A rally in Treasuries extended into a seventh straight day, as traders looked to upcoming jobs data to justify increasingly aggressive bets on a rapid succession of interest-rate cuts.
Markets now see the Federal Reserve delivering three consecutive quarter-point cuts in September, November and December — and are pricing a more than 30% chance that one of those reductions will be 50 basis points.
The policy-sensitive two-year yield slumped to its lowest in 14 months, while rates on the benchmark 10-year security held below 4% after falling to that level on Thursday for the first time since February.
The sharp recalibration in expectations for US rates came after the Fed held rates again this week. While Federal Reserve Chair Jerome Powell signaled that central bank officials are on course to cut interest rates at their next meeting, economic reports on Thursday showed rising jobless claims and weaker manufacturing, spooking investors that the Fed may already be behind the curve.
The shift in pricing “reflects investors’ growing concern that the FOMC might need to cut rates more quickly than the 25-basis-point quarterly cadence as economic headwinds continue to mount,” said Ian Lyngen, head of US rates strategy at BMO Capital Markets.
Powell repeated on Wednesday that the Fed is data dependent when deciding when to lower interest rates, and emphasized that policymakers are mindful of the risk to the the labor market of waiting too long.
Ahead of the meeting, former New York Fed President William Dudley and Mohamed El-Erian warned that the Fed risks making a mistake by holding rates too high for too long. Both were writing as Bloomberg Opinion columnists.
That narrative has started to take hold in the past 24 hours. But bond market exuberance means that if Friday’s employment report shows signs of unexpected strength, there’s a risk some traders will dump bullish wagers en masse.
A $12 million wager has emerged in options linked to the Secured Overnight Financing Rate, which closely tracks Fed policy expectations, targeting some 225 basis points of easing by the middle of 2025. Even with the recent explosion of bets, the market is pricing in about 160 basis points by then.

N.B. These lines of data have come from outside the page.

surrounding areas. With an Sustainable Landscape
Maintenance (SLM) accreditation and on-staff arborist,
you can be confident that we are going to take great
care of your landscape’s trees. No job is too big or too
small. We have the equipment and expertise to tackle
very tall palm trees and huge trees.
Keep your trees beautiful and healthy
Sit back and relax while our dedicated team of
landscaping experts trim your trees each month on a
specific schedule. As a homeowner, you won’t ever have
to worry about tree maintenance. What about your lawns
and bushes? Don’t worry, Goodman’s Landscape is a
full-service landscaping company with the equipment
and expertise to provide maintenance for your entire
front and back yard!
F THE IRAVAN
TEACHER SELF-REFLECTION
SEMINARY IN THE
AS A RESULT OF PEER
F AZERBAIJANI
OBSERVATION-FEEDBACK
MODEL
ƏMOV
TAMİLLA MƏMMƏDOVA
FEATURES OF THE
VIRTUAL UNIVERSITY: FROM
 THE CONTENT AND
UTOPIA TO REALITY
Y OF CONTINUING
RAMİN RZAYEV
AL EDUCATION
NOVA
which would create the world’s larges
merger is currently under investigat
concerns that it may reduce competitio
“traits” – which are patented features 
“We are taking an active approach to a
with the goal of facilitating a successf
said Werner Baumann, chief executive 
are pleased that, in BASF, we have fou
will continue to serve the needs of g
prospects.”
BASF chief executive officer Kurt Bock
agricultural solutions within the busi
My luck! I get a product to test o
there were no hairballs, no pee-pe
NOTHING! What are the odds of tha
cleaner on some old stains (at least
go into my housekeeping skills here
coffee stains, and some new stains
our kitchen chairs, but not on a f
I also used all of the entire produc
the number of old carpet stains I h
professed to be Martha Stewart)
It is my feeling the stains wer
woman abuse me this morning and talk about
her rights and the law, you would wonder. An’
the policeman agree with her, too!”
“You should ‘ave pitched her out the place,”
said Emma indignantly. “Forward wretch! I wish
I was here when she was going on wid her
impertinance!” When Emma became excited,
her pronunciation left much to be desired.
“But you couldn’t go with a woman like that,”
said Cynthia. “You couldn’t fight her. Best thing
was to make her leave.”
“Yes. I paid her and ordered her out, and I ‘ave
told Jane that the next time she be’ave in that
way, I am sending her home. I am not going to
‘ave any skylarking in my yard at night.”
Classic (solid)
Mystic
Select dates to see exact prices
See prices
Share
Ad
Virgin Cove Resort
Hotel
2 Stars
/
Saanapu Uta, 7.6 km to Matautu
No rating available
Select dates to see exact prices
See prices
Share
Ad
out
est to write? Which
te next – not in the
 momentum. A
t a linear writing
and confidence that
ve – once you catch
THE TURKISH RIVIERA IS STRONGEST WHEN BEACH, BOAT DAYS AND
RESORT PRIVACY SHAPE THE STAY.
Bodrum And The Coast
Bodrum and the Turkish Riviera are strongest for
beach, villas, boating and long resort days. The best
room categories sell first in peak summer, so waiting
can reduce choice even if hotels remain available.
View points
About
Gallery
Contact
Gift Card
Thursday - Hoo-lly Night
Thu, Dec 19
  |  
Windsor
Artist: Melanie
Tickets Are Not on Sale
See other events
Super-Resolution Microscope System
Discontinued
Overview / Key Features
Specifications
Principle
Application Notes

“Bond traders who have recently jumped into tactical long positions are riding a winning streak, but face a massive risk event with Friday’s payrolls report, which could produce a quick profit-squeeze on bullish wagers. This can hamper an extended move under 4% for the 10-year yield.”
— Edward Bolingbroke, rates strategist. Read more on MLIV.
Still, forecasters anticipate the report will show moderating job and wage growth in July, underscoring an ongoing softening in the labor market. And with markets now positioned so heavily for cuts, that could prompt investors to look through any unexpected strength.
“It seems like the employment data is trending toward less strength and more balance in Fed vernacular,” said Jack McIntyre, portfolio manager at Brandywine Global Investment Management. In that context, “the market would view tomorrow’s employment report as an aberration, if it came out strong,” and any weakness in Treasuries is a buying opportunity, said McIntyre.
It’s reminiscent of the energy early in 2024, when investors had priced in more than half a dozen reductions for the year before being forced to reassess their outlooks.
The Bloomberg US Treasury Index returned 2.2% in July, capping a three-month streak of gains and closing at its highest in two years.
“Worries are definitely building that the Fed would have to take a faster calibration path to lower rates,” said Eugene Leow, a Singapore-based senior rates strategist at DBS Group Holdings. “The market is probably focusing on asymmetrical risks as labor market concerns come to the fore.”